Document extract =
=-=-=-=-=
At first glance, it appears that Jesus states that everything that we ask for in faith will happen. Many teachers and preachers have made that claim on the basis of this verse, that we just need to “name it and claim it” – that if we truly believe, God will grant all our requests; conversely, if God is not granting our requests, it must be because our faith is lacking. What I find challenging about this verse is that there are things I have prayed for – and that I have not doubted that God could do – but have not received. Does this experience mean that I lack faith? I do not believe I am alone in struggling to understand and apply this verse, so I hope that my recent contemplation of this verse will not just be of benefit to me but hopefully to others – including you!

Context – Immediate and Broader
Whenever we come across a challenging passage, it is wise to examine both its immediate context as well as the wider context (other related passages related to the overarching topic). In fact, a great reminder of the importance of reading the Bible in its context is the account of Jesus’s temptation in the wilderness (Matthew 4:1-11 and Luke 4:1-11), as there we see Satan quoting the Bible…out of context in his temptation of Jesus.

Some have viewed a number of details in the immediate context as pointing to a different explanation of the saying. In particular, some have drawn attention to the location in which Jesus says these words and the fact that Jesus says “this” mountain – which here would be the Mount of Olives as Jesus is in the vicinity of the temple (which he has just visited). These words, then, could recall the prophecy of Zecharian 14:1-5, which says that at the end of the age (day of the Lord), the Mount of Olives will be split. Therefore, the “mountain-moving” prayer is a prayer for God’s kingdom to come in its fullness, and when we pray that way, the day of the Lord will come quicker. It is not about granting our personal requests but about praying for God’s kingdom to come. 

While plausible – especially since there are other connections to Zechariah 14 in the preceding account of Jesus’s actions in the temple – I’m not sure if this is the best explanation or if it solves the challenging of Jesus seeming to say that whatever we ask for in faith, God will give to us. First, Jesus moves from this specific request to “everything,” expanding the saying beyond this particular mountain. Secondly, there are a number of other times Jesus seems to make this same promise (see John 14:12-14; 15:7, 16; 16:23), and Matthew and Luke record Jesus speaking a similar saying at a different mountain location (Matthew 17:20) or concerning a mulberry tree (Luke 17:6). Thus, even if this particular statement would refer back to the saying in Zechariah, it does not solve the confusion of whether Jesus really is saying that whatever we ask in faith, we will definitely receive. 

However, the immediate and wider context does offer some other clues and insights into what is being said here. First and foremost, we see in Mark 11 that this call for faith in prayer is connected with forgiving others (Mark 11:25) and also comes after Jesus has rebuked people for false and presumptuous worship in the temple that turned a “house of prayer” into a “den of thieves” (Mark 11:15-17). Thus, there are some additional conditions attached to this statement: faith is not just believing but also obeying God, and not presuming upon Him. This might complicate matters more, showing that if God is not answering my request, then I must not be obeying Him! Some other passages in which Jesus says similar things also have a condition that may offer a different disclaimer – “in my name” (John 14:13-14; 16:23) and “if you remain in me” (John 15:7). The idea of “in my name” is not like dropping someone’s name to get what you want, but rather is reflective of the character and person; asking in my name reflects asking in line with God’s will and plans. Therefore, it could mean that God will grant the things we ask for that are in line with His will and plan – even things that seem pretty crazy!
=-=-=-=-=
What to do =
1: Transcribe the stretch of the passage on faith and prayer from "Some have viewed" through "kingdom to come.".
2: According to the passage on faith and prayer, which account shows Satan quoting the Bible out of context?
3: Extend the passage on faith and prayer by writing what comes after its final sentence.
The lines that follow the passage on faith and prayer are not required for any of this work.

Data below =
=-=-=-=-=
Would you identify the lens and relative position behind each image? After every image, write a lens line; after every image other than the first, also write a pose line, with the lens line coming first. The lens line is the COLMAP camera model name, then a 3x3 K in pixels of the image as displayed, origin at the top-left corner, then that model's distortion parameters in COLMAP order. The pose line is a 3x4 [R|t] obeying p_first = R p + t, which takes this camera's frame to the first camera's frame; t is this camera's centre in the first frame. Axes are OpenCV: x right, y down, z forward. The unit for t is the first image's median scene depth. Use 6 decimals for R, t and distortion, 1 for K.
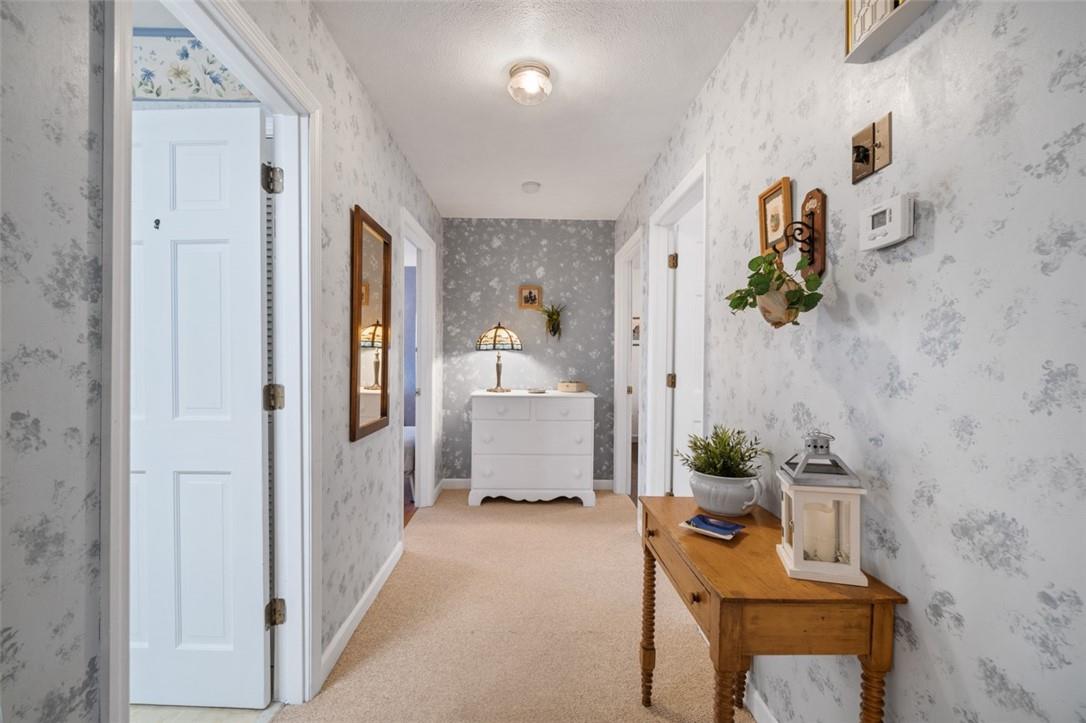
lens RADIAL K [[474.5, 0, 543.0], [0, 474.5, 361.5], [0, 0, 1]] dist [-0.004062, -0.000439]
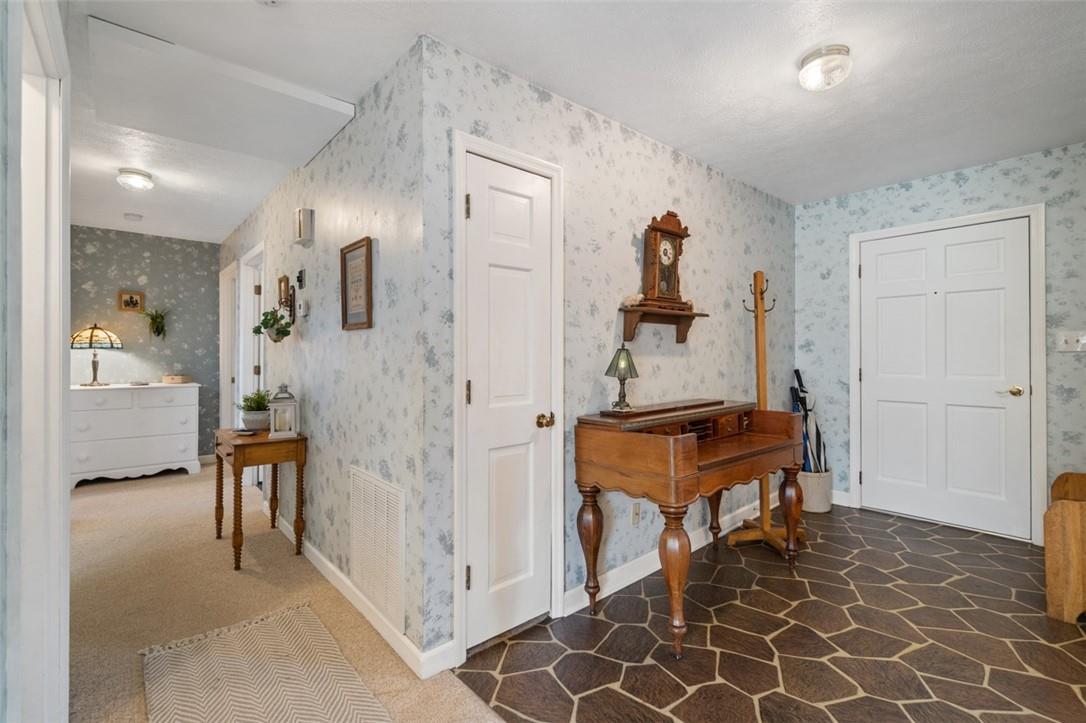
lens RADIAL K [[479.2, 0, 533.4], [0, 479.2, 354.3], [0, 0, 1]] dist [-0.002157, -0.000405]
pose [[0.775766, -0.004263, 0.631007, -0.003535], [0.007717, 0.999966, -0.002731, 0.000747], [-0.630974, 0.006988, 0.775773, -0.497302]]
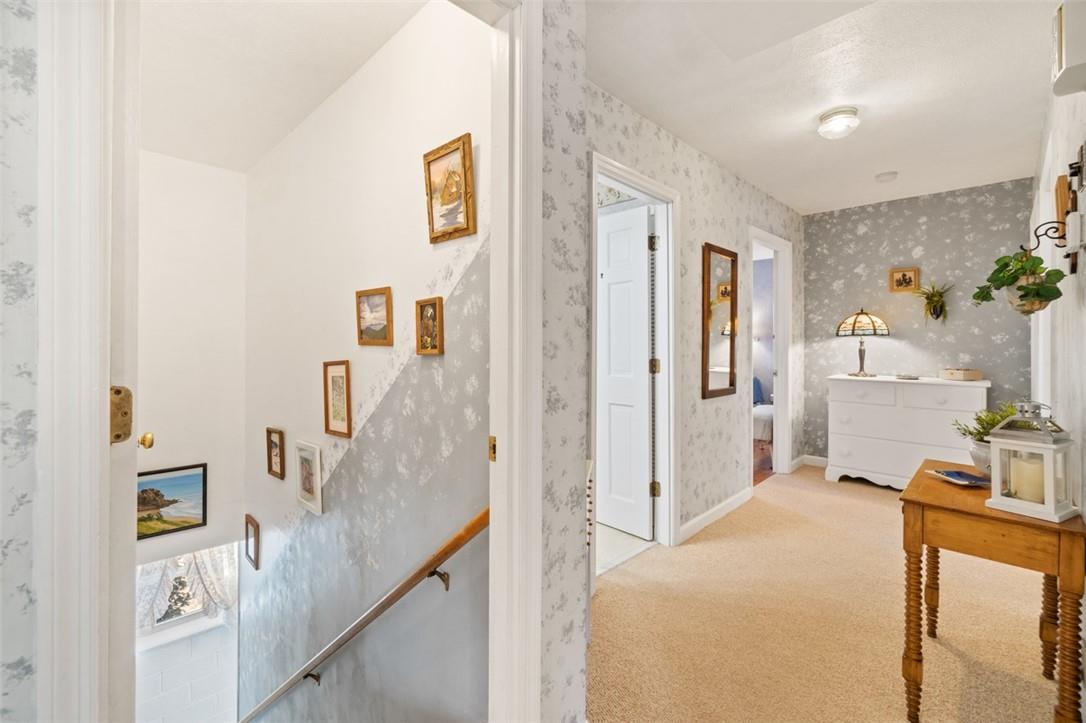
=-=-=-=-=
Answers to each task =
1:
Some have viewed a number of details in the immediate context as pointing to a different explanation of the saying. In particular, some have drawn attention to the location in which Jesus says these words and the fact that Jesus says “this” mountain – which here would be the Mount of Olives as Jesus is in the vicinity of the temple (which he has just visited). These words, then, could recall the prophecy of Zecharian 14:1-5, which says that at the end of the age (day of the Lord), the Mount of Olives will be split. Therefore, the “mountain-moving” prayer is a prayer for God’s kingdom to come in its fullness, and when we pray that way, the day of the Lord will come quicker. It is not about granting our personal requests but about praying for God’s kingdom to come.

2: The account of Jesus's temptation in the wilderness (Matthew 4:1-11 and Luke 4:1-11).

3:
The wider context of Jesus’s life and teaching I think is also important for us to think about this promise. In Jesus’s prayer in the Garden of Gethsemane, we see Jesus ask for something (“take this cup from me”) that is not granted. He does not seem to doubt that God can do it (“if you are willing,” not “if you are able”), but God does not grant it. One might say that those words “if you are willing” could reflect a lack of belief in God for this, but I would be hard pressed to say that Jesus lacked faith; in fact, we see in Hebrews 5:7 that God heard him. We also see the Apostle Paul’s prayer request was not granted – but with no rebuke for lack of faith (2 Corinthians 12:8-9) but rather to teach reliance upon God, both to Paul himself but also to the Corinthian believers and to Christians through the ages. Thus, the promise must not be that whatever we ask, we will get, as that is not how it plays itself out.

Another interesting element in Jesus’s teaching is that he tells us to persist in prayer, to keep asking (Luke 18:1-8; also see Luke 11:9-11 where the idea of “ask”could be seen as something to repeat). This implies that simply asking once does not always lead to a request being answered right then; rather, we are called to keep asking. So for a time one may receive a “no” answer to a request, but that does not mean that God will not eventually grant that. 

Concern -What’s the Point Being Made?
The overarching teaching of Scripture shows us that the passage itself does not seem to be a “blank check” for God to do whatever we ask as long as our faith is strong enough (which elsewhere Jesus says is just a little – a mustard seed). So what does it mean?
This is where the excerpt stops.